Take the guy who came in last night at half past ten. Little fellow he was, with blue, shifty eyes and bushy brows that nearly touched his hairline. He comes in, takes his hat off and looks at me all queer. Like there was something wrong with me. And then he asks me if I have seen his forehead. Can you imagine that? Of course I think that he is trying to pull my leg, so I say: Why, Yes Sir, I saw it drive towards the interstate in a yellow Studebaker barely an hour ago.

But the little guy shakes his head and says the matter is serious. Says that his forehead has a mind of his own. Says that it can detach itself from him and peg itself to other people. He pulls out his wallet and shows me a photo of himself…well, not of himself but of someone who looks quite like him, but has a huge forehead. Probably his brother or something.

Now I looks the guy in the eyes, and, as I think the matter over, I come to think that this guy is probably not joking. He is probably a genuine loony. Maybe even escaped from somewhere. So I try to calm him down and say: Well, Sir, your forehead is gone, no doubt about it, happens to the best of us, but maybe you are better off without it?

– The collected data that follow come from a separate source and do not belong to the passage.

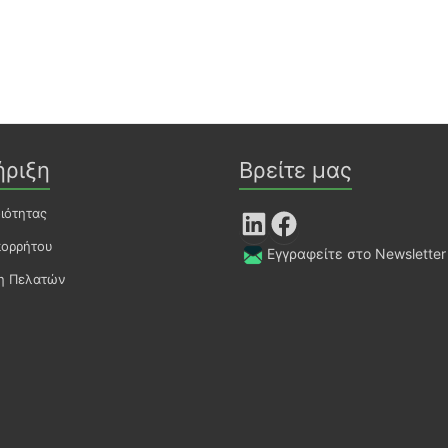
ήριξη
Βρείτε μας
οιότητας
LinkedIn
Facebook
πορρήτου
Εγγραφείτε στο Newsletter
ση Πελατών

And he looks at me as if he wants to punch me, but then calms down and says, no, he has to catch it, he is the only one who can stop it. You see, he says, the forehead wants to rule the world. Wants to build rockets and robots and submarines and all kinds of stuff, to start a war. So he has to catch it before it can wreak havoc. And then he makes me swear that I will report any foreheads I see running about to the county veterinarians office. And just like that he runs out into the night.

Well, what was I to do? I called the Sheriffs Office and told them about the nut. But they say they wont do anything as long as he is not violent. Talk about solicitude. I never saw the little fellow again, but he probably spent the whole night wandering about in the underbrush, searching for his forehead.

My own forehead? No, it has not grown. Seems my story has scared you a bit, eh? Well, anyways. I gotta go now. I am building a rocket in my garage.